**Excerpted data:**
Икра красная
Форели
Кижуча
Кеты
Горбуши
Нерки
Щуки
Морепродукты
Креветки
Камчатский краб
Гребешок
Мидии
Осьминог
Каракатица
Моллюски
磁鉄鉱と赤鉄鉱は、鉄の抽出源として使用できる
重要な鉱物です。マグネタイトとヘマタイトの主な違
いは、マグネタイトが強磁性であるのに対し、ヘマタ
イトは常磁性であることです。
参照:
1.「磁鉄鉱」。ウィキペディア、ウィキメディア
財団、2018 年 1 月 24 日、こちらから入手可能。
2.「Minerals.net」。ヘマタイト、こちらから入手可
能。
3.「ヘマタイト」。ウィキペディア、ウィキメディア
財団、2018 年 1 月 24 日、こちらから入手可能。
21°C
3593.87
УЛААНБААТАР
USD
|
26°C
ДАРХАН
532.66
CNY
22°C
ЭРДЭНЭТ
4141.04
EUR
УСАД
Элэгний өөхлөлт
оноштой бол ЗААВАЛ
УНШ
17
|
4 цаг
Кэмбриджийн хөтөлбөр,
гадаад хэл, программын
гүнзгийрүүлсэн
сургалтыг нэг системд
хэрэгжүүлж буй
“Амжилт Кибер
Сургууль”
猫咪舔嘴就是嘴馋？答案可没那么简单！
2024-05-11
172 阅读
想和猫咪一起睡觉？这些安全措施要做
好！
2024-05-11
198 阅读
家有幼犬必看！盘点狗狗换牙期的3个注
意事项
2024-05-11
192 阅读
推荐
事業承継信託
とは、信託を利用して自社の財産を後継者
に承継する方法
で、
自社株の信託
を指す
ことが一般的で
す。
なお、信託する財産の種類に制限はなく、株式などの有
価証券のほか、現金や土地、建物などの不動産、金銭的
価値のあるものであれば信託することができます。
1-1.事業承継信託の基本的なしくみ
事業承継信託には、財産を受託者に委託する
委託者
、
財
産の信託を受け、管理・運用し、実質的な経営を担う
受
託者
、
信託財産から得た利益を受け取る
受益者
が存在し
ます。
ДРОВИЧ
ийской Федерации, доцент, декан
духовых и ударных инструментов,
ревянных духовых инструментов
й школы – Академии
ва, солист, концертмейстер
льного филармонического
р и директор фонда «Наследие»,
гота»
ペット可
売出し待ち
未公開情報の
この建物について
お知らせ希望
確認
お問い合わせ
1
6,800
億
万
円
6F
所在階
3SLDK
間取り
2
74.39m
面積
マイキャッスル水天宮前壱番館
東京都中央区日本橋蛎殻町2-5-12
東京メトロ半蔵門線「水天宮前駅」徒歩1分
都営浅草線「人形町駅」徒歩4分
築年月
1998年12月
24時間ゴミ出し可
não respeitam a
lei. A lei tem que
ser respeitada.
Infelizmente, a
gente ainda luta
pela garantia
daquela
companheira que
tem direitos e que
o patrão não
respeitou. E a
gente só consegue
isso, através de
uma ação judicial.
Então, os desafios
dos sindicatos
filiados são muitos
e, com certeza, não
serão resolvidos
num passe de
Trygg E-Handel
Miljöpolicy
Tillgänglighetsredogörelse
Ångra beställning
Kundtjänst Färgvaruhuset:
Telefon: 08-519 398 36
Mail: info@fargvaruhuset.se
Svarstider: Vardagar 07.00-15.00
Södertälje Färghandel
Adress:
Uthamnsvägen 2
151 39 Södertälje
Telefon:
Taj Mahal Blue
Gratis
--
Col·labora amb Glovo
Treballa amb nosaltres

**Directions for this task:** Write out the material word for word, from its first line through the line that contains "事業承継信託には、財産を受託者に委託する", with that line included.

**Solution for this task:**
Икра красная
Форели
Кижуча
Кеты
Горбуши
Нерки
Щуки
Морепродукты
Креветки
Камчатский краб
Гребешок
Мидии
Осьминог
Каракатица
Моллюски
磁鉄鉱と赤鉄鉱は、鉄の抽出源として使用できる
重要な鉱物です。マグネタイトとヘマタイトの主な違
いは、マグネタイトが強磁性であるのに対し、ヘマタ
イトは常磁性であることです。
参照:
1.「磁鉄鉱」。ウィキペディア、ウィキメディア
財団、2018 年 1 月 24 日、こちらから入手可能。
2.「Minerals.net」。ヘマタイト、こちらから入手可
能。
3.「ヘマタイト」。ウィキペディア、ウィキメディア
財団、2018 年 1 月 24 日、こちらから入手可能。
21°C
3593.87
УЛААНБААТАР
USD
|
26°C
ДАРХАН
532.66
CNY
22°C
ЭРДЭНЭТ
4141.04
EUR
УСАД
Элэгний өөхлөлт
оноштой бол ЗААВАЛ
УНШ
17
|
4 цаг
Кэмбриджийн хөтөлбөр,
гадаад хэл, программын
гүнзгийрүүлсэн
сургалтыг нэг системд
хэрэгжүүлж буй
“Амжилт Кибер
Сургууль”
猫咪舔嘴就是嘴馋？答案可没那么简单！
2024-05-11
172 阅读
想和猫咪一起睡觉？这些安全措施要做
好！
2024-05-11
198 阅读
家有幼犬必看！盘点狗狗换牙期的3个注
意事项
2024-05-11
192 阅读
推荐
事業承継信託
とは、信託を利用して自社の財産を後継者
に承継する方法
で、
自社株の信託
を指す
ことが一般的で
す。
なお、信託する財産の種類に制限はなく、株式などの有
価証券のほか、現金や土地、建物などの不動産、金銭的
価値のあるものであれば信託することができます。
1-1.事業承継信託の基本的なしくみ
事業承継信託には、財産を受託者に委託する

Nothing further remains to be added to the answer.